ACTION ITEM |
Count the lines in the listing below that contain the string "maximum", and reply with that number alone.

MATERIAL FOR THIS TASK |
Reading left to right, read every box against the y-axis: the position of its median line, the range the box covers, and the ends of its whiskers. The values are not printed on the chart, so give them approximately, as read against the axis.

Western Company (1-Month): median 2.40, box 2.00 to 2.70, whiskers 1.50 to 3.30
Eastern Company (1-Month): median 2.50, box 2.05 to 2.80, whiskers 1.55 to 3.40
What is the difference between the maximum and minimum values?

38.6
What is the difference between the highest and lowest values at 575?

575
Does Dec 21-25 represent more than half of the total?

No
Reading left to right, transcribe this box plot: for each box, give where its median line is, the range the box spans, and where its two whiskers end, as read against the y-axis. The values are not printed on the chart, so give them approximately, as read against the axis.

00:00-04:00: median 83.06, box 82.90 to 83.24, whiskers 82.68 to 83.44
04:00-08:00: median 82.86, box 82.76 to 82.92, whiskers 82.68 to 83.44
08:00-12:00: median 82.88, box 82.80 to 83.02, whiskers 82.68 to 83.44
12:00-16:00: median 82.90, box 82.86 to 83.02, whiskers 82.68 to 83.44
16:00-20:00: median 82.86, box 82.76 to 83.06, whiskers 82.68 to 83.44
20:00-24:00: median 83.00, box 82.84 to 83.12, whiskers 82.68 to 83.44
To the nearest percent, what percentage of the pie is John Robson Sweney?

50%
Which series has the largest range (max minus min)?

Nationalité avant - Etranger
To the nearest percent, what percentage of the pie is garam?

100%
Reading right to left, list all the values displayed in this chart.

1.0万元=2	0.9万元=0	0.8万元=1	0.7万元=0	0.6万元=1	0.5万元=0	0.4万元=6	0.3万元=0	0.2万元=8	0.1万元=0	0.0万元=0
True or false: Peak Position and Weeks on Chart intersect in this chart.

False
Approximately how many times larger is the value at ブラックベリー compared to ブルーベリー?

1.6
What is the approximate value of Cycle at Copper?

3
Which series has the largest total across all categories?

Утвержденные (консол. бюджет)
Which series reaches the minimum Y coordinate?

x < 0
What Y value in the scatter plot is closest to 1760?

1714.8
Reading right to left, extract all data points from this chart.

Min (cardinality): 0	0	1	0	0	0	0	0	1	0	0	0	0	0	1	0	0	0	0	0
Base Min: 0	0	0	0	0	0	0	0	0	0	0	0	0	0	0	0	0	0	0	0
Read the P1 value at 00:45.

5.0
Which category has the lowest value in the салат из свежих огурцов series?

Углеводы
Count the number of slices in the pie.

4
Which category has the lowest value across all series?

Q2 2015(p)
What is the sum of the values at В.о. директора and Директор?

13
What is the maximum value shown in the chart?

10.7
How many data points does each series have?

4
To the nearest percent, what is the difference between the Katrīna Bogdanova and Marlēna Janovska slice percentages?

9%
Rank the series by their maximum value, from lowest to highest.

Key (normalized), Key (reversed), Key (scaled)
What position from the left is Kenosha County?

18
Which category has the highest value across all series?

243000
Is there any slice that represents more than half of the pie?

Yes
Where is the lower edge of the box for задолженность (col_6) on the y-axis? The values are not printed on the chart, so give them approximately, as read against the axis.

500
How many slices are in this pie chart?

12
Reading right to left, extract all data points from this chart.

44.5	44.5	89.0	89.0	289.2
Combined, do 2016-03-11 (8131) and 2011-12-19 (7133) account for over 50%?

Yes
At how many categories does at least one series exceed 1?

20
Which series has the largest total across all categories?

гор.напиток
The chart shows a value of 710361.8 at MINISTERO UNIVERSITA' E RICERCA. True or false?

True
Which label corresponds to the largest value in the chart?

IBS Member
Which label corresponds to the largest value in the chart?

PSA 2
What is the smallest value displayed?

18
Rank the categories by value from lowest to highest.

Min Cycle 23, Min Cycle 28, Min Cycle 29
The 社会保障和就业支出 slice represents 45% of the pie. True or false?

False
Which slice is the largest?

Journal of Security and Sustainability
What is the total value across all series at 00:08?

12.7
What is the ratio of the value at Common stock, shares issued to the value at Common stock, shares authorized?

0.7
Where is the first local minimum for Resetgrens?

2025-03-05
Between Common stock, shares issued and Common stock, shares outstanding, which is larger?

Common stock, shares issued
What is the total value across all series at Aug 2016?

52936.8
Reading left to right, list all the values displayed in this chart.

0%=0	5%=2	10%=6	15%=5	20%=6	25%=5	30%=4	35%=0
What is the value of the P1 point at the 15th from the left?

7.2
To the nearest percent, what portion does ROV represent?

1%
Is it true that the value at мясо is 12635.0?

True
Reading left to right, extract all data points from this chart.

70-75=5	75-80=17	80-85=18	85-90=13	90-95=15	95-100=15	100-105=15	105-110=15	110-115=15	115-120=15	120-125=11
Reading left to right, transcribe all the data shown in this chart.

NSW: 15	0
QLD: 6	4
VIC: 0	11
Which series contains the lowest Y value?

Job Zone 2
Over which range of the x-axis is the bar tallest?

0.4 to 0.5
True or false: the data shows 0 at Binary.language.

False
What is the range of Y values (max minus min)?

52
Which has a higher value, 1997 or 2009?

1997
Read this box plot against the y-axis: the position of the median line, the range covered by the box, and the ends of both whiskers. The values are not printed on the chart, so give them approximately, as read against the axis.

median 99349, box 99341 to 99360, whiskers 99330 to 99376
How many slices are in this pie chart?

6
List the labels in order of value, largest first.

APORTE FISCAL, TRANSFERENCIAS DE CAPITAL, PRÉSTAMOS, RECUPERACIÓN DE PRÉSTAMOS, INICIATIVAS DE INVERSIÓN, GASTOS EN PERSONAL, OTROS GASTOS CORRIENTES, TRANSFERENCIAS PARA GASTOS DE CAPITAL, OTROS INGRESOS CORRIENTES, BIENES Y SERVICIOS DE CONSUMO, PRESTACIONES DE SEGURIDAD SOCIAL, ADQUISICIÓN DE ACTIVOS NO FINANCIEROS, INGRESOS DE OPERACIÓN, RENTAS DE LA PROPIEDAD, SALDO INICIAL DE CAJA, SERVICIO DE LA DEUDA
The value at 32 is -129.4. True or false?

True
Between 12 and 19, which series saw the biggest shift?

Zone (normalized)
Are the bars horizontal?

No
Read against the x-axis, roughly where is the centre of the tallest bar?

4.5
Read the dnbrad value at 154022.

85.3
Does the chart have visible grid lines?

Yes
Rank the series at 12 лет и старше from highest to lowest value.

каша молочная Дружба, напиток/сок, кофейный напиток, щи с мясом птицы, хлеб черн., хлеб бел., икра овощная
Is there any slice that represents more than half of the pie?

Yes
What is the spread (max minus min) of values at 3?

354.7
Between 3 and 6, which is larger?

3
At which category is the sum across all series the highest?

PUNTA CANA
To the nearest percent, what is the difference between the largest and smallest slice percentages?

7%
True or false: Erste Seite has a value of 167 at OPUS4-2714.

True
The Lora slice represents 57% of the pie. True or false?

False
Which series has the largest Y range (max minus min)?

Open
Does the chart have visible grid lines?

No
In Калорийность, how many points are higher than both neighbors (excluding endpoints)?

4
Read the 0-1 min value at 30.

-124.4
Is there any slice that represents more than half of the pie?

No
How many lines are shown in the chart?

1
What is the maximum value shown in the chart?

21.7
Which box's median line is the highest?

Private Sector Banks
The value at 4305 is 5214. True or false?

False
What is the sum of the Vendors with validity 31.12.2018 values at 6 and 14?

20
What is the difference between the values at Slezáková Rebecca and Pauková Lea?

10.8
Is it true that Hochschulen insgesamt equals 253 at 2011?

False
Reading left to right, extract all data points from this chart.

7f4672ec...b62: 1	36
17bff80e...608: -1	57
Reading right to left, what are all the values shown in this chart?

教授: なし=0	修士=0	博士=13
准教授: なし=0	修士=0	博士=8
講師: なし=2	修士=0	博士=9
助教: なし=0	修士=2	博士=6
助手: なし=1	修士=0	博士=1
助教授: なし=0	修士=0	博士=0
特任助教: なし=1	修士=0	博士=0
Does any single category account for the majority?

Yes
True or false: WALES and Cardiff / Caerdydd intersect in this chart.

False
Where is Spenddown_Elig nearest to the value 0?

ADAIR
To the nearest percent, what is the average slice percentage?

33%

TASK OUTPUT |
4